Work order. Gather each line of the records where "pixels" appears.

Task data.
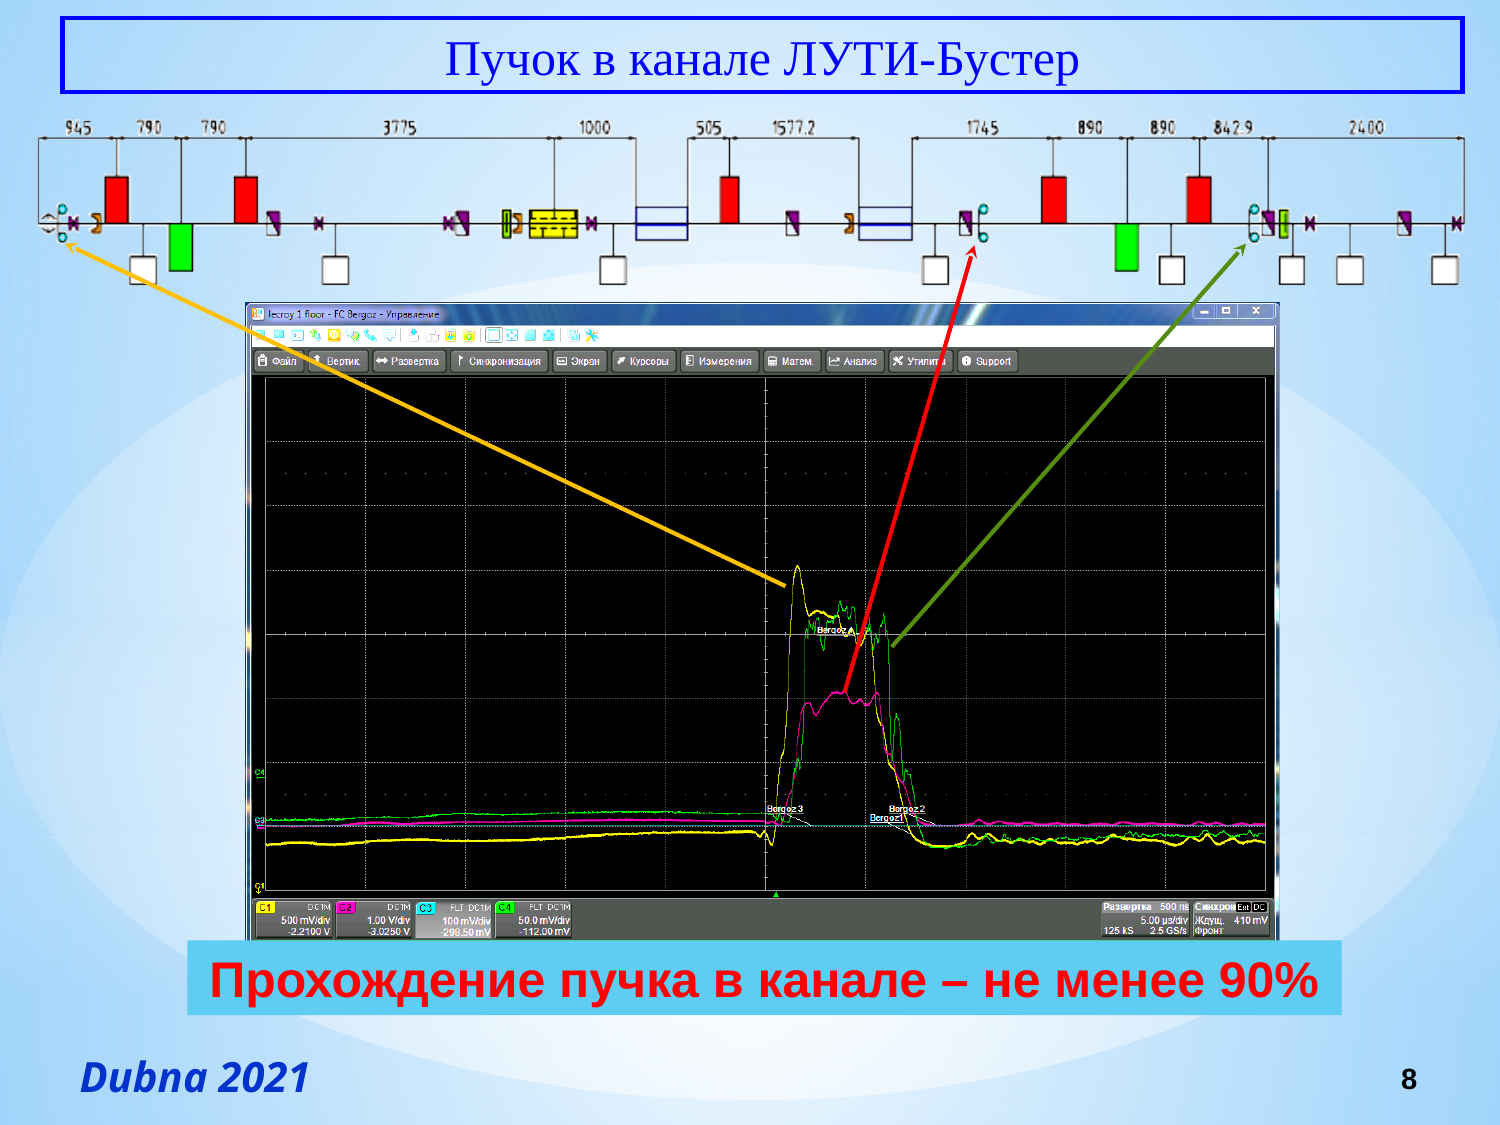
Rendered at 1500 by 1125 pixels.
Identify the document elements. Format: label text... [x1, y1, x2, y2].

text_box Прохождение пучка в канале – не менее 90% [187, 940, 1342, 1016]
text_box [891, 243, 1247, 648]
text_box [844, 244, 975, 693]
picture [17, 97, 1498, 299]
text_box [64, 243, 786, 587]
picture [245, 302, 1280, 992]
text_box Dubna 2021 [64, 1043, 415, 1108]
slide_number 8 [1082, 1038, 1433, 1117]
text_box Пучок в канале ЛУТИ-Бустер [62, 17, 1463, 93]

* * *

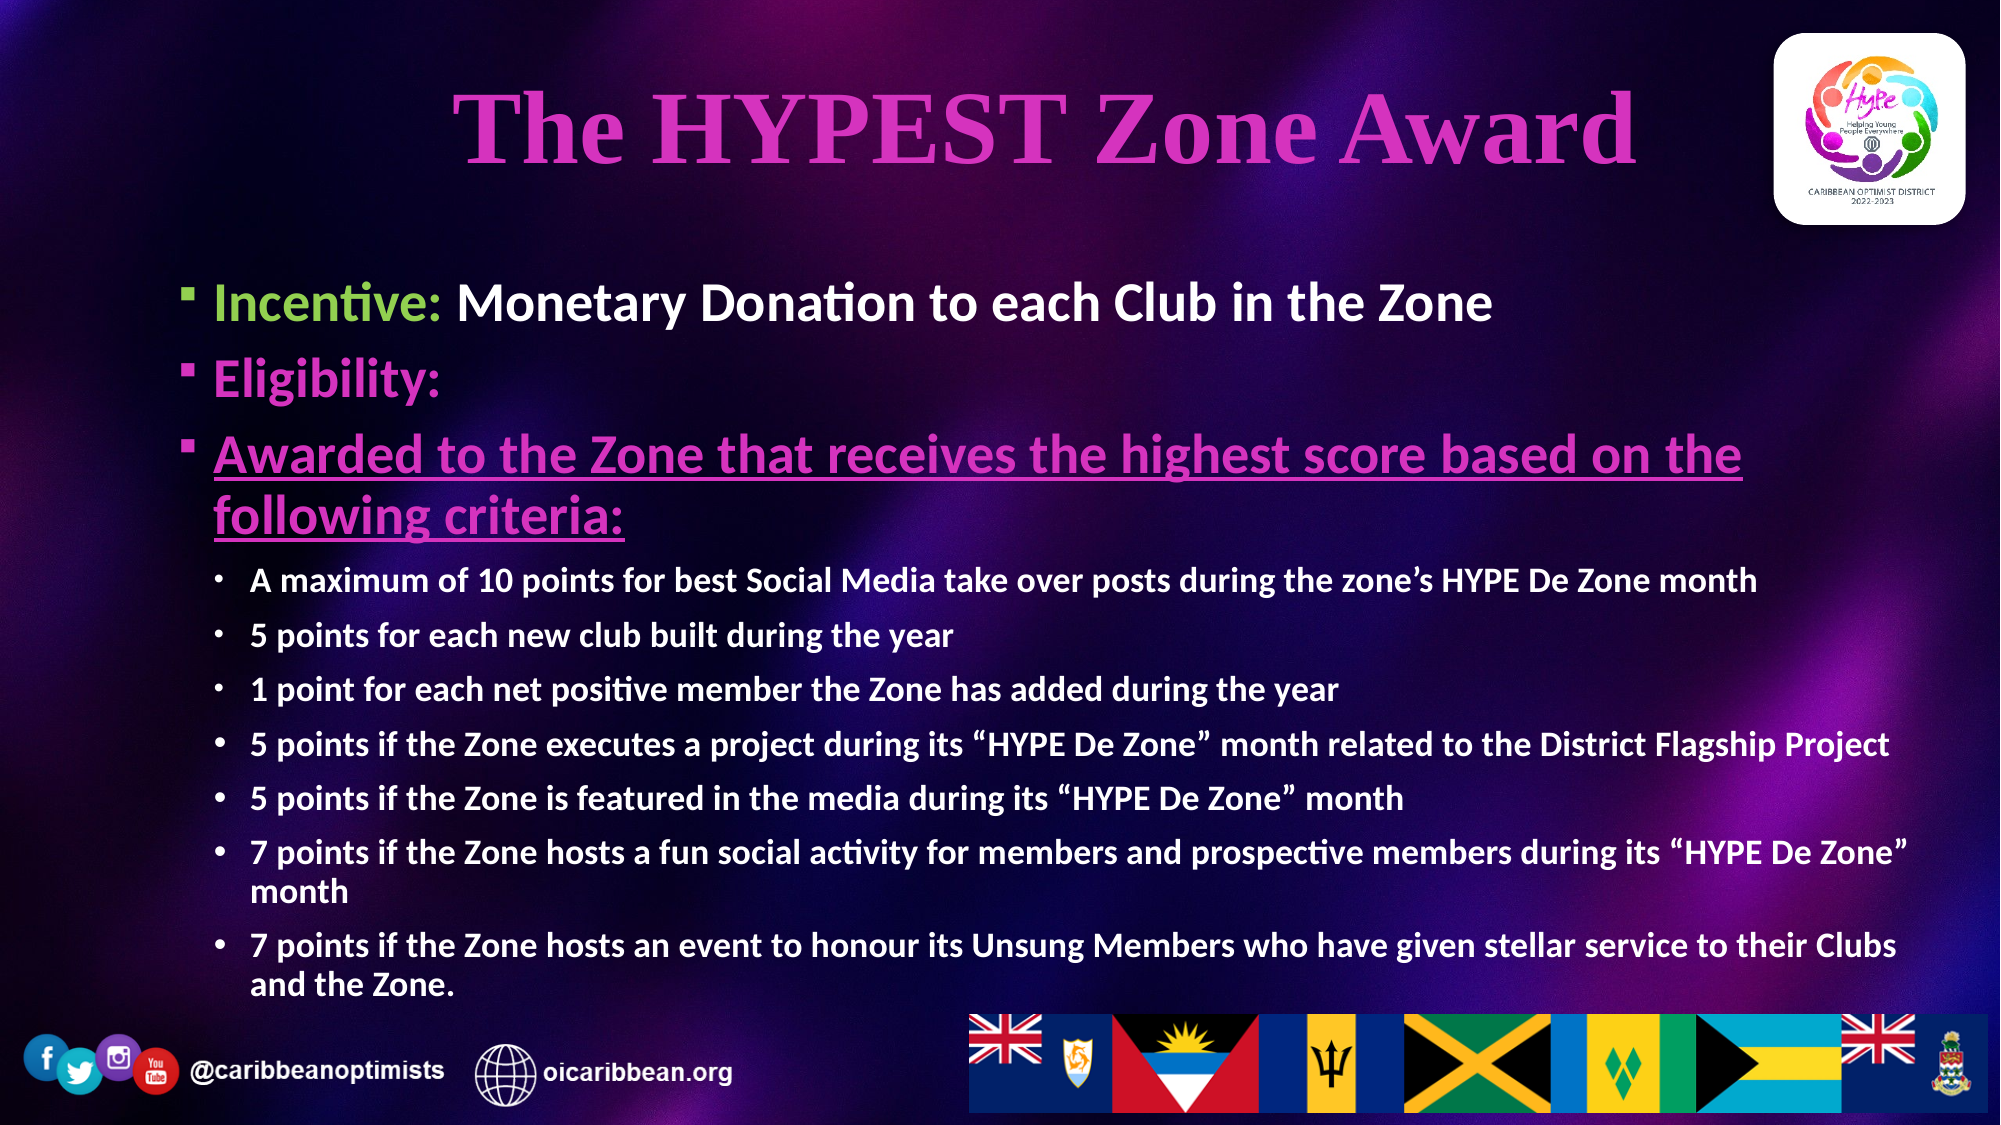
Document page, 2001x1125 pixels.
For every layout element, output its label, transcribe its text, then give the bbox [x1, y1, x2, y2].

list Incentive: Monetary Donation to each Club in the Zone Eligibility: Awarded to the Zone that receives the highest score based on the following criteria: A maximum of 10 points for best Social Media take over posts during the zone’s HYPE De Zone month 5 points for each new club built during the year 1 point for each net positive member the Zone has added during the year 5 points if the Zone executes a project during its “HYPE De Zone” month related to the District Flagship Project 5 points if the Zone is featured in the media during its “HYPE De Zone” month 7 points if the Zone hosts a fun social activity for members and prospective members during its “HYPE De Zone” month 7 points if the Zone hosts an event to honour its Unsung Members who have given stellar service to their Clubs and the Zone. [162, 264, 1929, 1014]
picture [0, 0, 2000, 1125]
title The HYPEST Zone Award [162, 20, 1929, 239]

Written answer.
Rendered at 1500 by 1125 pixels.
Document page, 2001x1125 pixels.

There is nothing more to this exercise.